WAVファイルの読み込みにはsicpy.ioのwavfileモジュールを使い、そこで得た信号とサンプリング周波数を入力してピッチの時間軸データを取得します。

BPMの抽出

BPMの抽出にはLibrosaで提供される、beat_trackメソッドを使います。意外と正確です。
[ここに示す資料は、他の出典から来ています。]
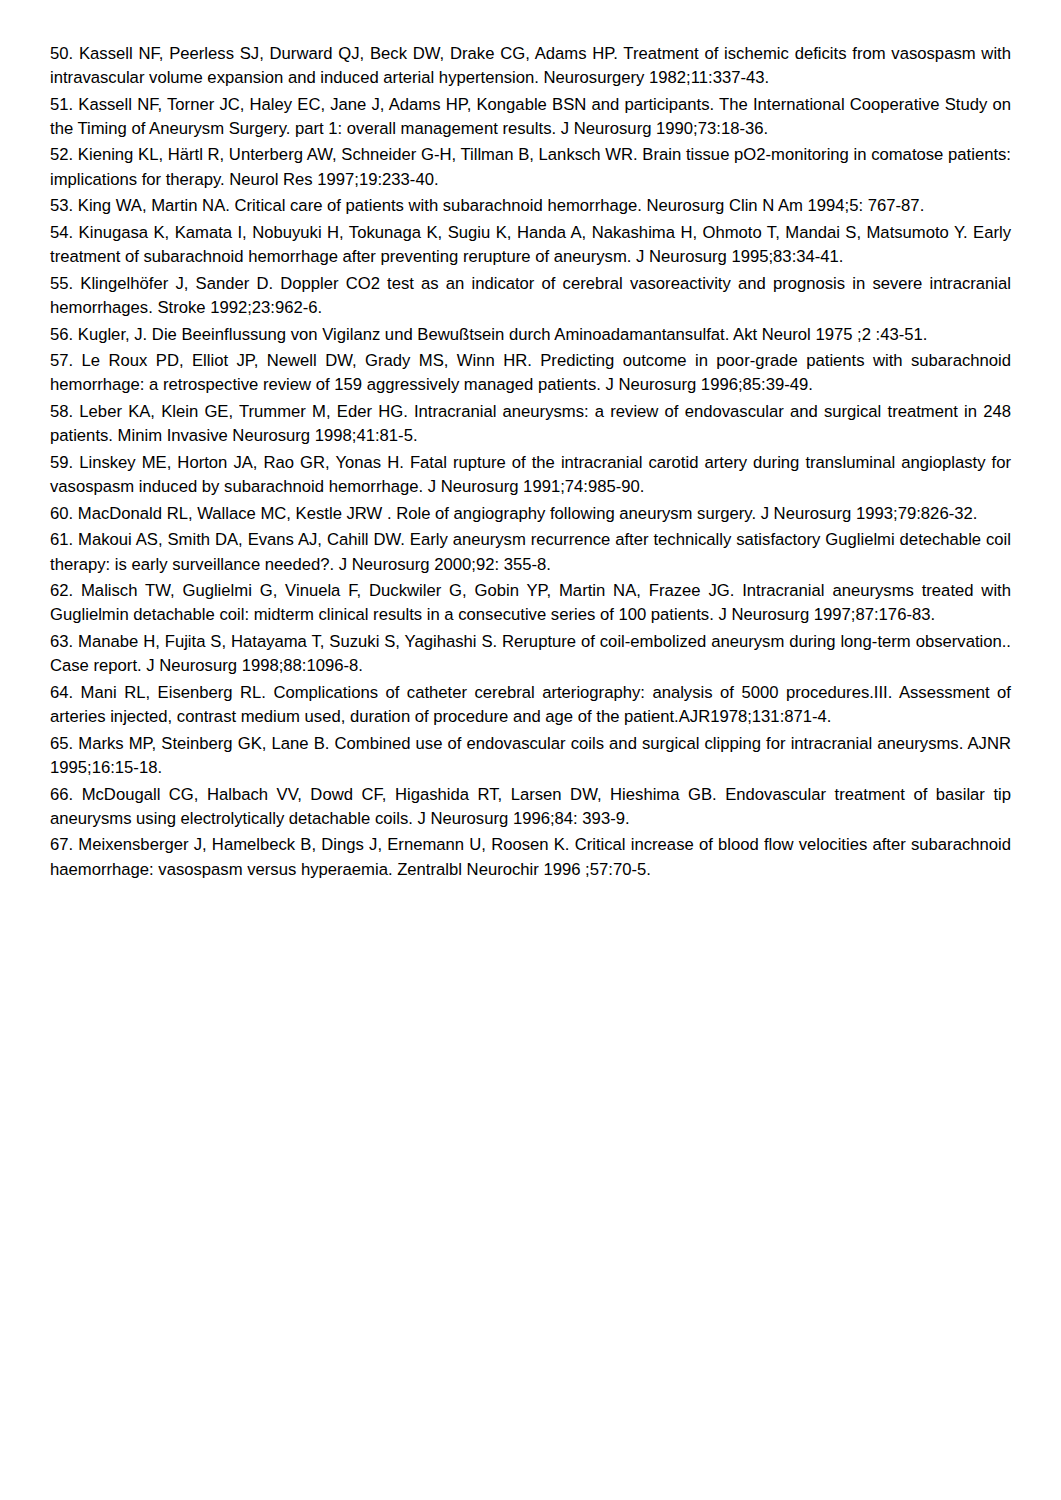50. Kassell NF, Peerless SJ, Durward QJ, Beck DW, Drake CG, Adams HP. Treatment of ischemic deficits from vasospasm with intravascular volume expansion and induced arterial hypertension. Neurosurgery 1982;11:337-43.
51. Kassell NF, Torner JC, Haley EC, Jane J, Adams HP, Kongable BSN and participants. The International Cooperative Study on the Timing of Aneurysm Surgery. part 1: overall management results. J Neurosurg 1990;73:18-36.
52. Kiening KL, Härtl R, Unterberg AW, Schneider G-H, Tillman B, Lanksch WR. Brain tissue pO2-monitoring in comatose patients: implications for therapy. Neurol Res 1997;19:233-40.
53. King WA, Martin NA. Critical care of patients with subarachnoid hemorrhage. Neurosurg Clin N Am 1994;5: 767-87.
54. Kinugasa K, Kamata I, Nobuyuki H, Tokunaga K, Sugiu K, Handa A, Nakashima H, Ohmoto T, Mandai S, Matsumoto Y. Early treatment of subarachnoid hemorrhage after preventing rerupture of aneurysm. J Neurosurg 1995;83:34-41.
55. Klingelhöfer J, Sander D. Doppler CO2 test as an indicator of cerebral vasoreactivity and prognosis in severe intracranial hemorrhages. Stroke 1992;23:962-6.
56. Kugler, J. Die Beeinflussung von Vigilanz und Bewußtsein durch Aminoadamantansulfat. Akt Neurol 1975 ;2 :43-51.
57. Le Roux PD, Elliot JP, Newell DW, Grady MS, Winn HR. Predicting outcome in poor-grade patients with subarachnoid hemorrhage: a retrospective review of 159 aggressively managed patients. J Neurosurg 1996;85:39-49.
58. Leber KA, Klein GE, Trummer M, Eder HG. Intracranial aneurysms: a review of endovascular and surgical treatment in 248 patients. Minim Invasive Neurosurg 1998;41:81-5.
59. Linskey ME, Horton JA, Rao GR, Yonas H. Fatal rupture of the intracranial carotid artery during transluminal angioplasty for vasospasm induced by subarachnoid hemorrhage. J Neurosurg 1991;74:985-90.
60. MacDonald RL, Wallace MC, Kestle JRW . Role of angiography following aneurysm surgery. J Neurosurg 1993;79:826-32.
61. Makoui AS, Smith DA, Evans AJ, Cahill DW. Early aneurysm recurrence after technically satisfactory Guglielmi detechable coil therapy: is early surveillance needed?. J Neurosurg 2000;92: 355-8.
62. Malisch TW, Guglielmi G, Vinuela F, Duckwiler G, Gobin YP, Martin NA, Frazee JG. Intracranial aneurysms treated with Guglielmin detachable coil: midterm clinical results in a consecutive series of 100 patients. J Neurosurg 1997;87:176-83.
63. Manabe H, Fujita S, Hatayama T, Suzuki S, Yagihashi S. Rerupture of coil-embolized aneurysm during long-term observation.. Case report. J Neurosurg 1998;88:1096-8.
64. Mani RL, Eisenberg RL. Complications of catheter cerebral arteriography: analysis of 5000 procedures.III. Assessment of arteries injected, contrast medium used, duration of procedure and age of the patient.AJR1978;131:871-4.
65. Marks MP, Steinberg GK, Lane B. Combined use of endovascular coils and surgical clipping for intracranial aneurysms. AJNR 1995;16:15-18.
66. McDougall CG, Halbach VV, Dowd CF, Higashida RT, Larsen DW, Hieshima GB. Endovascular treatment of basilar tip aneurysms using electrolytically detachable coils. J Neurosurg 1996;84: 393-9.
67. Meixensberger J, Hamelbeck B, Dings J, Ernemann U, Roosen K. Critical increase of blood flow velocities after subarachnoid haemorrhage: vasospasm versus hyperaemia. Zentralbl Neurochir 1996 ;57:70-5.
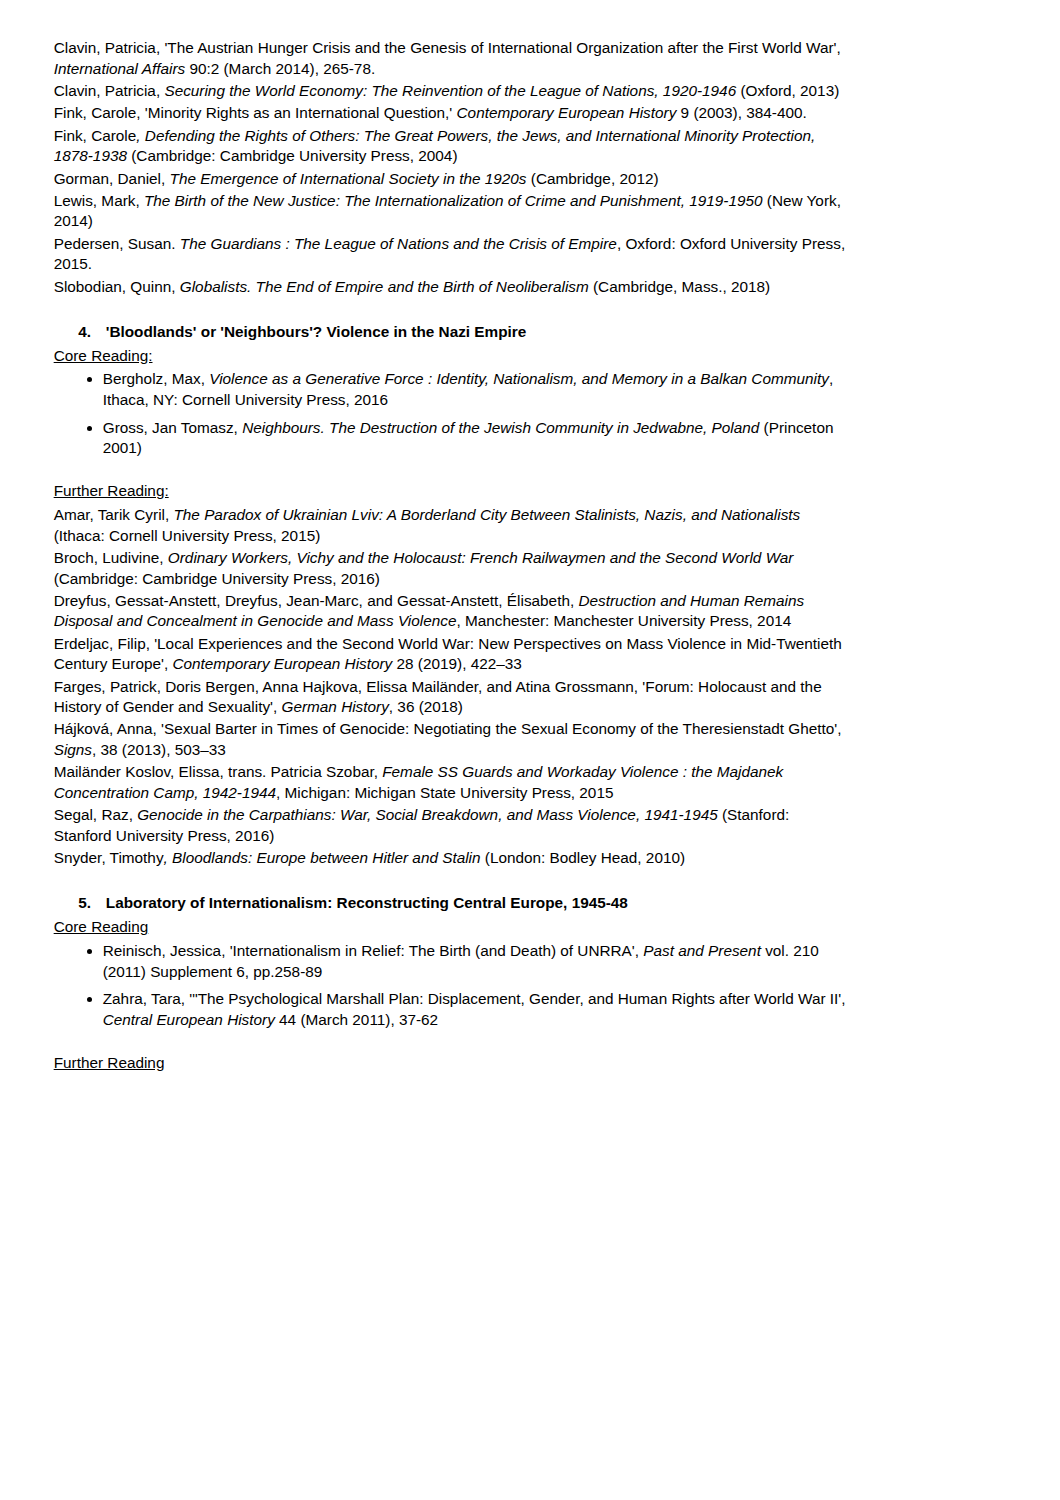Clavin, Patricia, 'The Austrian Hunger Crisis and the Genesis of International Organization after the First World War', International Affairs 90:2 (March 2014), 265-78.
Clavin, Patricia, Securing the World Economy: The Reinvention of the League of Nations, 1920-1946 (Oxford, 2013)
Fink, Carole, 'Minority Rights as an International Question,' Contemporary European History 9 (2003), 384-400.
Fink, Carole, Defending the Rights of Others: The Great Powers, the Jews, and International Minority Protection, 1878-1938 (Cambridge: Cambridge University Press, 2004)
Gorman, Daniel, The Emergence of International Society in the 1920s (Cambridge, 2012)
Lewis, Mark, The Birth of the New Justice: The Internationalization of Crime and Punishment, 1919-1950 (New York, 2014)
Pedersen, Susan. The Guardians : The League of Nations and the Crisis of Empire, Oxford: Oxford University Press, 2015.
Slobodian, Quinn, Globalists. The End of Empire and the Birth of Neoliberalism (Cambridge, Mass., 2018)
4.'Bloodlands' or 'Neighbours'? Violence in the Nazi Empire
Core Reading:
Bergholz, Max, Violence as a Generative Force : Identity, Nationalism, and Memory in a Balkan Community, Ithaca, NY: Cornell University Press, 2016
Gross, Jan Tomasz, Neighbours. The Destruction of the Jewish Community in Jedwabne, Poland (Princeton 2001)
Further Reading:
Amar, Tarik Cyril, The Paradox of Ukrainian Lviv: A Borderland City Between Stalinists, Nazis, and Nationalists (Ithaca: Cornell University Press, 2015)
Broch, Ludivine, Ordinary Workers, Vichy and the Holocaust: French Railwaymen and the Second World War (Cambridge: Cambridge University Press, 2016)
Dreyfus, Gessat-Anstett, Dreyfus, Jean-Marc, and Gessat-Anstett, Élisabeth, Destruction and Human Remains Disposal and Concealment in Genocide and Mass Violence, Manchester: Manchester University Press, 2014
Erdeljac, Filip, 'Local Experiences and the Second World War: New Perspectives on Mass Violence in Mid-Twentieth Century Europe', Contemporary European History 28 (2019), 422–33
Farges, Patrick, Doris Bergen, Anna Hajkova, Elissa Mailänder, and Atina Grossmann, 'Forum: Holocaust and the History of Gender and Sexuality', German History, 36 (2018)
Hájková, Anna, 'Sexual Barter in Times of Genocide: Negotiating the Sexual Economy of the Theresienstadt Ghetto', Signs, 38 (2013), 503–33
Mailänder Koslov, Elissa, trans. Patricia Szobar, Female SS Guards and Workaday Violence : the Majdanek Concentration Camp, 1942-1944, Michigan: Michigan State University Press, 2015
Segal, Raz, Genocide in the Carpathians: War, Social Breakdown, and Mass Violence, 1941-1945 (Stanford: Stanford University Press, 2016)
Snyder, Timothy, Bloodlands: Europe between Hitler and Stalin (London: Bodley Head, 2010)
5. Laboratory of Internationalism: Reconstructing Central Europe, 1945-48
Core Reading
Reinisch, Jessica, 'Internationalism in Relief: The Birth (and Death) of UNRRA', Past and Present vol. 210 (2011) Supplement 6, pp.258-89
Zahra, Tara, '"The Psychological Marshall Plan: Displacement, Gender, and Human Rights after World War II', Central European History 44 (March 2011), 37-62
Further Reading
なお、ここではWAVファイルの読み込みにもLibrosaのメソッドを使用しています(scipyとの互換性は未検証)。

MIDIファイルの生成

ピッチの時間軸の分割と連結の雰囲気

ピッチの時間軸データ(以下、単に「ピッチ」と呼ぶ)とBPMからMIDIファイルをつくります。今回は以下のような手順でMIDIデータに変換します。なお、MIDIデータの操作にはmidoというライブラリを使用しました。

  1. 有声部の開始点を調べる

  2. ピッチを、BPMにおける8分の1拍子ごとに分割

    1. はじめの無声部は切り捨て

  3. 分割してできた各リストに対し、それぞれ平均値を導出

    1. ここで得た値がそれぞれ32分音符の音高となる

  4. Hz単位のピッチをMIDIノート番号に変換

  5. 同じピッチの音符が隣接したら連結

    1. 例えば32分音符どうしが連結すればひとつの16分音符になる

    2. 実際には、連続する同じ音高の32分音符の数を扱う

  6. MIDIファイルの作成

    1. テンポを設定

    2. ピッチと長さを設定してMIDIノートを逐次追加

      1. ノート番号が-1ならベロシティ(音量)0のノートを追加

  7. MIDIファイルとして保存

そしてここで保存したMIDIファイルを(トークン化して)モデルに入力します。ほかにもっと良い手法が何となくあるような気がしますが、HUMORでは以上の手続きによりMIDIファイルを生成しています。

おわりに

ロクにコード書けない、音楽理論を学んでいないという割にはなんかそれっぽいことができたと思います。しかしながら、実際にMIDIファイルを生成してみると、元の鼻歌の原型をあまり保てておらず、改善の余地は大いにあると考えられます。

今後についてはPythonの記法を勉強した後、改めて音声情報処理や音楽理論の理解を深め、リファクタリングに挑戦する所存です(相方次第ですが)。